Worldwide tablet shipments for the second quarter of 2016 reached 38.7 million, down 12.3 per cent on the same period in 2015 as waning interest in the devices shows no sign of abating.
IDC data found that Apple remains the market leader having shipped 10 million units in the quarter to take 25.8 per cent of the market. However, this was down 9.2 per cent on the same period last year.
Samsung fared even worse. Shipments fell from eight million to six million, a decline of 24.5 per cent, to give the firm a 15.6 per cent share of the market.
There were some increases, though. Lenovo rose 3.1 per cent to 2.5 million shipments, and Huawei climbed 71 per cent from 1.3 million to 2.2 million.
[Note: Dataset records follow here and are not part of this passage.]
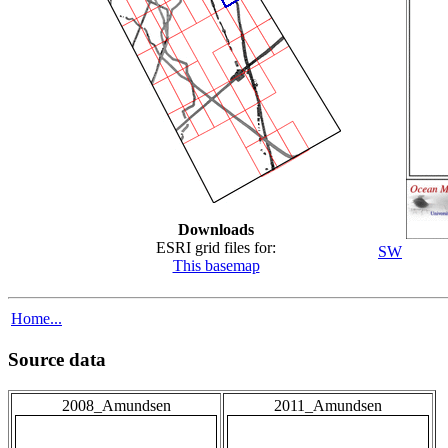
Downloads
ESRI grid files for:
SW
This basemap
Home...
Source data
2008_Amundsen
2011_Amundsen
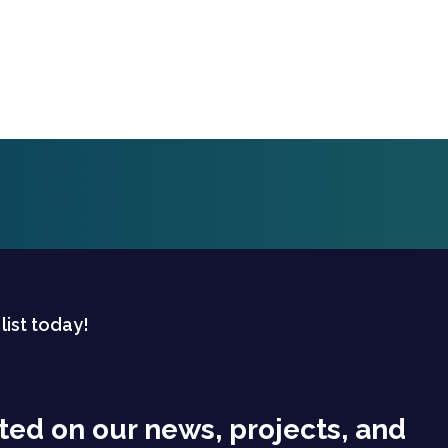
 list today!
ted on our news, projects, and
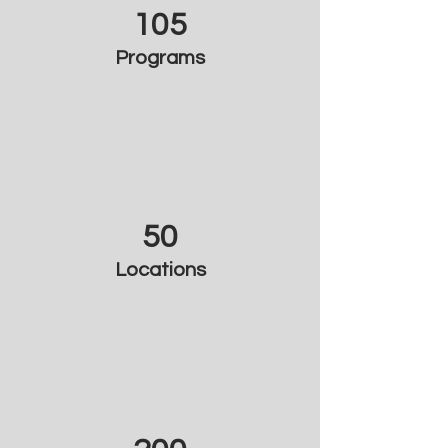
105
Programs
50
Locations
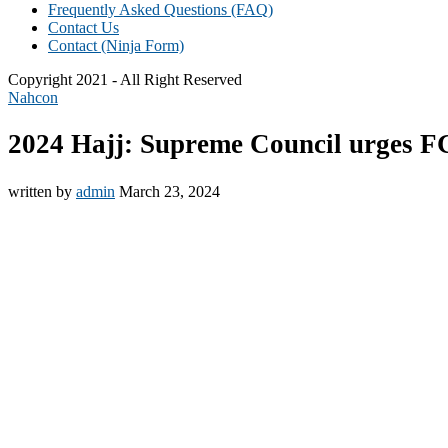
Frequently Asked Questions (FAQ)
Contact Us
Contact (Ninja Form)
Copyright 2021 - All Right Reserved
Nahcon
2024 Hajj: Supreme Council urges FG
written by
admin
March 23, 2024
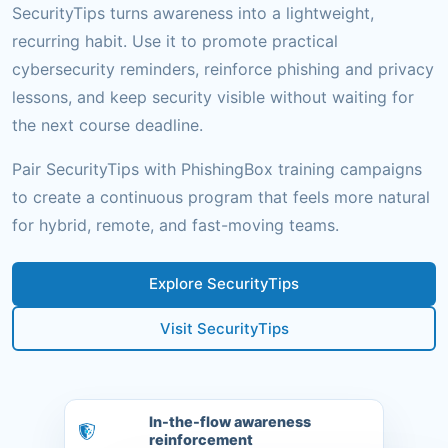
SecurityTips turns awareness into a lightweight,
recurring habit. Use it to promote practical
cybersecurity reminders, reinforce phishing and privacy
lessons, and keep security visible without waiting for
the next course deadline.
Pair SecurityTips with PhishingBox training campaigns
to create a continuous program that feels more natural
for hybrid, remote, and fast-moving teams.
Explore SecurityTips
Visit SecurityTips
In-the-flow awareness
reinforcement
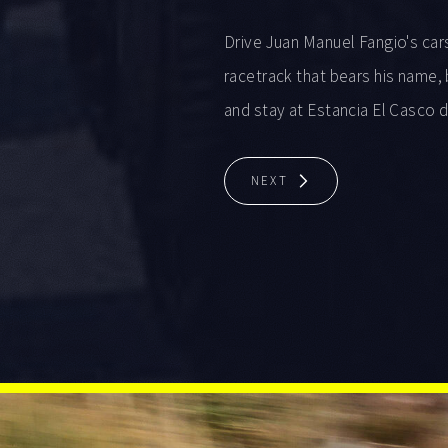
Drive Juan Manuel Fangio's car
racetrack that bears his name, 
and stay at Estancia El Casco 
NEXT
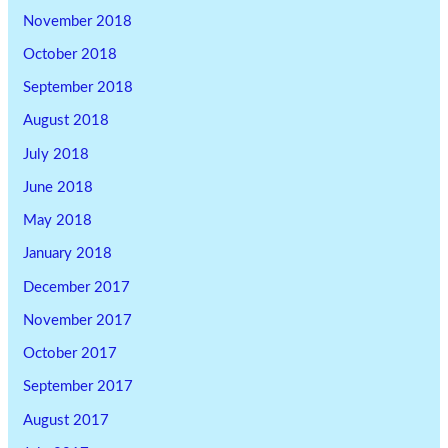
November 2018
October 2018
September 2018
August 2018
July 2018
June 2018
May 2018
January 2018
December 2017
November 2017
October 2017
September 2017
August 2017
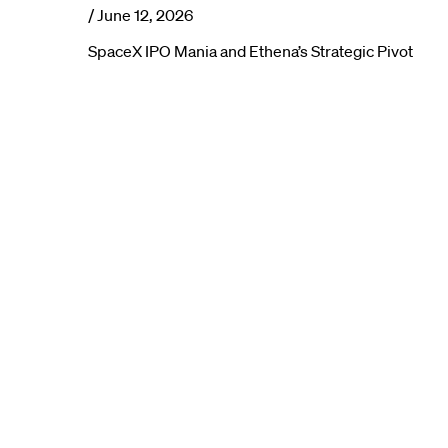
/
June 12, 2026
SpaceX IPO Mania and Ethena’s Strategic Pivot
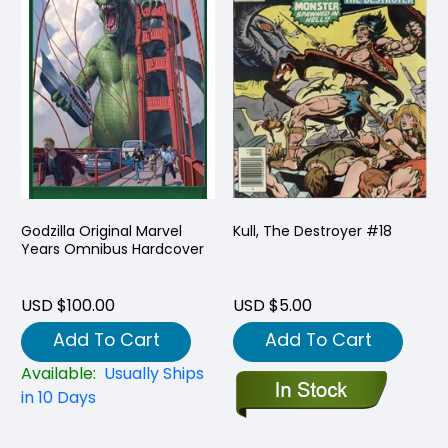
Godzilla Original Marvel
Kull, The Destroyer #18
Years Omnibus Hardcover
USD $100.00
USD $5.00
Add To Cart
Add To Cart
Available:
Usually Ships
in 10 Days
Amazon achieved the biggest gain in percentage terms, a huge 1,208 per cent, although this actually equated to a rise from 0.1 million shipments to 1.6 million.
The rest of the market was accounted for by ‘Other’ manufacturers, which had 16.4 million shipments, down 22.9 per cent from the year before quarter.
Jitesh Ubrani, senior research analyst with IDC's Worldwide Quarterly Mobile Device Trackers, explained that sales could rise as more buyers look for detachable devices like the Surface Book or iPad Pro, but not until Android manufacturers get on board with this trend.
"At present, it's difficult for Android to compete with iOS or Windows detachable products," he said.
"However, the next 12 to 18 months will be very interesting as Google launches the next version of Android with better multi-tasking support and as they begin to bring together their two operating systems."
Nevertheless, Jean Philippe Bouchard, research director for tablets at IDC, noted that there is still hay to be made in the tablet space for some vendors.
"While growth in the detachable category is undeniable, [tablets] continue to represent the vast majority of the segment. Vendors like Amazon, with a very focused approach to positioning, price and purpose, managed to capture a considerable share of the market," he said.
"[Tablet] sales are declining but they still serve a purpose and will do so for a long time to come."